INPUT RECORDS START

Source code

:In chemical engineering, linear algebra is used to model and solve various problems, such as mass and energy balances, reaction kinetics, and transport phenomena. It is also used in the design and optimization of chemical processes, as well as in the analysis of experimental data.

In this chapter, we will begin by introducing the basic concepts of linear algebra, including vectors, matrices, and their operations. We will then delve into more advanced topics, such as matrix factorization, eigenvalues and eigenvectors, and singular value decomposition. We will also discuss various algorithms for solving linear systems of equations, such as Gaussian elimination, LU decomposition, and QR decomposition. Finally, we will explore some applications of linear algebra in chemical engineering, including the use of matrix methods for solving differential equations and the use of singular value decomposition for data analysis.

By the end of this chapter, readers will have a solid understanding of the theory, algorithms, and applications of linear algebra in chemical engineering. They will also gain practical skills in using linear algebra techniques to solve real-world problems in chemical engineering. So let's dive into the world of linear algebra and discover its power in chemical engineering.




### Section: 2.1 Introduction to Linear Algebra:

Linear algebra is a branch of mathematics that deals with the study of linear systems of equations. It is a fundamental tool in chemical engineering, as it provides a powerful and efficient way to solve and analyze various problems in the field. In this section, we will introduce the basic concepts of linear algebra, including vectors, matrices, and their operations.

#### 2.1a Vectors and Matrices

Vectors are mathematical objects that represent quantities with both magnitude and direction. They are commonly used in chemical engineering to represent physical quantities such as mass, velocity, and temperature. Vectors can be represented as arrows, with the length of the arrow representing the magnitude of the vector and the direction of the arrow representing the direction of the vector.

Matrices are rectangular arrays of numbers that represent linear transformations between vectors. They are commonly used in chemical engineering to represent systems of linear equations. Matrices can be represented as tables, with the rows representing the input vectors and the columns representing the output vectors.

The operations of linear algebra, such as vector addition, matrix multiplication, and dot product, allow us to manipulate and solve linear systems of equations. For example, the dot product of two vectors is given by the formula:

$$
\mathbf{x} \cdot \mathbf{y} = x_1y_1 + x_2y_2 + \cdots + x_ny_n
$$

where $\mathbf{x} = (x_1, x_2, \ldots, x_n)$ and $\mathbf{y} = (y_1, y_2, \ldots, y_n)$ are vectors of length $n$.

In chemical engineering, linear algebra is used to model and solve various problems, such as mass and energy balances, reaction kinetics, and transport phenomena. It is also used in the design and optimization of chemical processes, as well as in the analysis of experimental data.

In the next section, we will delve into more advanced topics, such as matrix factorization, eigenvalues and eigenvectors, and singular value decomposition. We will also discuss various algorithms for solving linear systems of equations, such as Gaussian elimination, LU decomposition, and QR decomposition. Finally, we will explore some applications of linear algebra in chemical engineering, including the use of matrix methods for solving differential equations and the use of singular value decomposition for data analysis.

INPUT RECORDS END

• EXERCISE PROMPT:
The answer is every entry, copied word for word.

• WORKED SOLUTION:
Source code

:In chemical engineering, linear algebra is used to model and solve various problems, such as mass and energy balances, reaction kinetics, and transport phenomena. It is also used in the design and optimization of chemical processes, as well as in the analysis of experimental data.

In this chapter, we will begin by introducing the basic concepts of linear algebra, including vectors, matrices, and their operations. We will then delve into more advanced topics, such as matrix factorization, eigenvalues and eigenvectors, and singular value decomposition. We will also discuss various algorithms for solving linear systems of equations, such as Gaussian elimination, LU decomposition, and QR decomposition. Finally, we will explore some applications of linear algebra in chemical engineering, including the use of matrix methods for solving differential equations and the use of singular value decomposition for data analysis.

By the end of this chapter, readers will have a solid understanding of the theory, algorithms, and applications of linear algebra in chemical engineering. They will also gain practical skills in using linear algebra techniques to solve real-world problems in chemical engineering. So let's dive into the world of linear algebra and discover its power in chemical engineering.




### Section: 2.1 Introduction to Linear Algebra:

Linear algebra is a branch of mathematics that deals with the study of linear systems of equations. It is a fundamental tool in chemical engineering, as it provides a powerful and efficient way to solve and analyze various problems in the field. In this section, we will introduce the basic concepts of linear algebra, including vectors, matrices, and their operations.

#### 2.1a Vectors and Matrices

Vectors are mathematical objects that represent quantities with both magnitude and direction. They are commonly used in chemical engineering to represent physical quantities such as mass, velocity, and temperature. Vectors can be represented as arrows, with the length of the arrow representing the magnitude of the vector and the direction of the arrow representing the direction of the vector.

Matrices are rectangular arrays of numbers that represent linear transformations between vectors. They are commonly used in chemical engineering to represent systems of linear equations. Matrices can be represented as tables, with the rows representing the input vectors and the columns representing the output vectors.

The operations of linear algebra, such as vector addition, matrix multiplication, and dot product, allow us to manipulate and solve linear systems of equations. For example, the dot product of two vectors is given by the formula:

$$
\mathbf{x} \cdot \mathbf{y} = x_1y_1 + x_2y_2 + \cdots + x_ny_n
$$

where $\mathbf{x} = (x_1, x_2, \ldots, x_n)$ and $\mathbf{y} = (y_1, y_2, \ldots, y_n)$ are vectors of length $n$.

In chemical engineering, linear algebra is used to model and solve various problems, such as mass and energy balances, reaction kinetics, and transport phenomena. It is also used in the design and optimization of chemical processes, as well as in the analysis of experimental data.

In the next section, we will delve into more advanced topics, such as matrix factorization, eigenvalues and eigenvectors, and singular value decomposition. We will also discuss various algorithms for solving linear systems of equations, such as Gaussian elimination, LU decomposition, and QR decomposition. Finally, we will explore some applications of linear algebra in chemical engineering, including the use of matrix methods for solving differential equations and the use of singular value decomposition for data analysis.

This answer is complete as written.